En 1988, le ministre de la Santé Claude Evin ordonne au laboratoire de commercialiser la pilule, arguant qu'elle est la "propriété morale des femmes".
- DHEA et Alzheimer -
L'année suivante, Etienne-Emile Baulieu reçoit le prix Lasker, considéré comme l'antichambre du Nobel.
Dans les années qui suivent, il tente inlassablement de convaincre d'autres gouvernements d'autoriser la distribution de la RU-486.
Quand le droit d'avorter a été remis en cause en 2023 aux Etats-Unis, il a dénoncé "un retour en arrière" trahissant "fanatisme et ignorance".
Il avait parallèlement repris ses travaux sur la DHEA, une hormone naturelle, dont il pensait qu'elle peut retarder le vieillissement. Il en avait décrit la sécrétion par les glandes surrénales en 1963.
Fortement médiatisés, ses recherches ont montré des effets limités (raffermissement de la peau, baisse des dépressions, amélioration de la libido).
Malgré ces résultats décevants, le Professeur Baulieu, qui confiait en utiliser lui-même, a fait du grand âge son nouveau cheval de bataille.
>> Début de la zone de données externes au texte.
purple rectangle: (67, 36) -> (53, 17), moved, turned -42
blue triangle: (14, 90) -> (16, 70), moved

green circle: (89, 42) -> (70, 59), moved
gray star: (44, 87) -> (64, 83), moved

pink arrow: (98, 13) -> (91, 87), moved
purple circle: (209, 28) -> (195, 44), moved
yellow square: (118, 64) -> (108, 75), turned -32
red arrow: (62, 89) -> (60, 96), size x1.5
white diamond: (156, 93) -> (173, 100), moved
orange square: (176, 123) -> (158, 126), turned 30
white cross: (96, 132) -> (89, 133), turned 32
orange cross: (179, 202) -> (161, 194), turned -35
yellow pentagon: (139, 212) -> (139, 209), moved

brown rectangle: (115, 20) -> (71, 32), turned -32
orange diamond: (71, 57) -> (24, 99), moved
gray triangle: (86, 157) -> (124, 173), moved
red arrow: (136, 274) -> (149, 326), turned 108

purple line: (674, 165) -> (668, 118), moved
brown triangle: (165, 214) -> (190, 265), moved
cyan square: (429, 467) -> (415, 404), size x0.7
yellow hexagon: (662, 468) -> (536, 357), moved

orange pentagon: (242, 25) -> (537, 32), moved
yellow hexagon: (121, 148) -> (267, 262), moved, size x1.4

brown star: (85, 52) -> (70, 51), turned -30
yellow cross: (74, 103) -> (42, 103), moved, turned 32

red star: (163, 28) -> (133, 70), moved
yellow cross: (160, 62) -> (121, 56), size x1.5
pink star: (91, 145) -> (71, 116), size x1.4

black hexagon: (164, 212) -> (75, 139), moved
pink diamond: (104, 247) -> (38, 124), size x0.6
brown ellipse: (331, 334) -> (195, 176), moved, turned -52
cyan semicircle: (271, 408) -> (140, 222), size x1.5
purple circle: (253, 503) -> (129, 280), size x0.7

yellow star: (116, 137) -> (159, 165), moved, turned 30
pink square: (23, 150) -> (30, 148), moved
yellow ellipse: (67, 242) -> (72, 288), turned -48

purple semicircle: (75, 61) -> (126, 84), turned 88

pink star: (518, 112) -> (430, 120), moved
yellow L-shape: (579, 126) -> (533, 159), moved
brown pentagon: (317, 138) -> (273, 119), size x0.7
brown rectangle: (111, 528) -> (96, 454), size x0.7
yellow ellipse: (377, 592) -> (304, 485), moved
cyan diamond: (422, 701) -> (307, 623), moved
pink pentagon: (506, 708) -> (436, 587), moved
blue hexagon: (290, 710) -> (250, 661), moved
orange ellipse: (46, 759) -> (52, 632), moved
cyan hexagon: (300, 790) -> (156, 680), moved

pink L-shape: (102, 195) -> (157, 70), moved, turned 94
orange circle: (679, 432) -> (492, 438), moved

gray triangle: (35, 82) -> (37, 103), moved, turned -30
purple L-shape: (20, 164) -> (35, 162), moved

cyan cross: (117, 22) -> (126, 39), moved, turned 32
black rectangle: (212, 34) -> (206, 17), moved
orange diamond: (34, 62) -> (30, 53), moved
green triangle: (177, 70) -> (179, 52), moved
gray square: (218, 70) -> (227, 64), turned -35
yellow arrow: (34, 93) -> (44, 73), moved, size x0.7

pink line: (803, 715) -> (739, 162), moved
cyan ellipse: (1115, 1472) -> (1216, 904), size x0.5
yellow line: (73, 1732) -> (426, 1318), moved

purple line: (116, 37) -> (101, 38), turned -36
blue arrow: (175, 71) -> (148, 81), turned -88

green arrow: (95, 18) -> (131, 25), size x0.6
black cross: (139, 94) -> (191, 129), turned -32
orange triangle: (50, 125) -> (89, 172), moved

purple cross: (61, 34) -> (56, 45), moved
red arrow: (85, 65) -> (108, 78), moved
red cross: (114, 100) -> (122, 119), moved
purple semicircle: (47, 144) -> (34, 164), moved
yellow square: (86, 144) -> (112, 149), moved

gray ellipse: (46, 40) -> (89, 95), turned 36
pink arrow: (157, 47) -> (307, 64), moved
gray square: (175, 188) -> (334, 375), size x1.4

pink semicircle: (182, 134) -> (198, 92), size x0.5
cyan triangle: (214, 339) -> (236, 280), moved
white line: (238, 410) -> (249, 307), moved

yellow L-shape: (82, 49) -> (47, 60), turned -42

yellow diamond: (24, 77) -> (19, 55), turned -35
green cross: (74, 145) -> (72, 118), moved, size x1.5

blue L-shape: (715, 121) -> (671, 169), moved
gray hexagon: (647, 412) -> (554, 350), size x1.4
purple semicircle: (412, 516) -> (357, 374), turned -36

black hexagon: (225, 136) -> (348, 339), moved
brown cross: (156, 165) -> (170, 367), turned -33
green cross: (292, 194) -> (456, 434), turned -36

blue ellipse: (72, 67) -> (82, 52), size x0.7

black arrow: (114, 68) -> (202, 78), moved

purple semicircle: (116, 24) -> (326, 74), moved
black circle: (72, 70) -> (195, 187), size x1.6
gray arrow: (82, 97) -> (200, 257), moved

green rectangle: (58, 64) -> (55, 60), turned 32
Toujours actif bien après que l'heure de la retraite a sonné, il a créé en 2008 l'Institut Baulieu destiné à financer des recherches en vue de retarder le moment de la dépendance.
En 2010, à 83 ans, il publiait encore des travaux réalisés avec son équipe sur une protéine pouvant jouer un rôle dans la lutte contre la maladie d'Alzheimer. "Il n'y a pas de raison qu'on ne trouve pas de traitements", déclarait à l'AFP ce grand optimiste.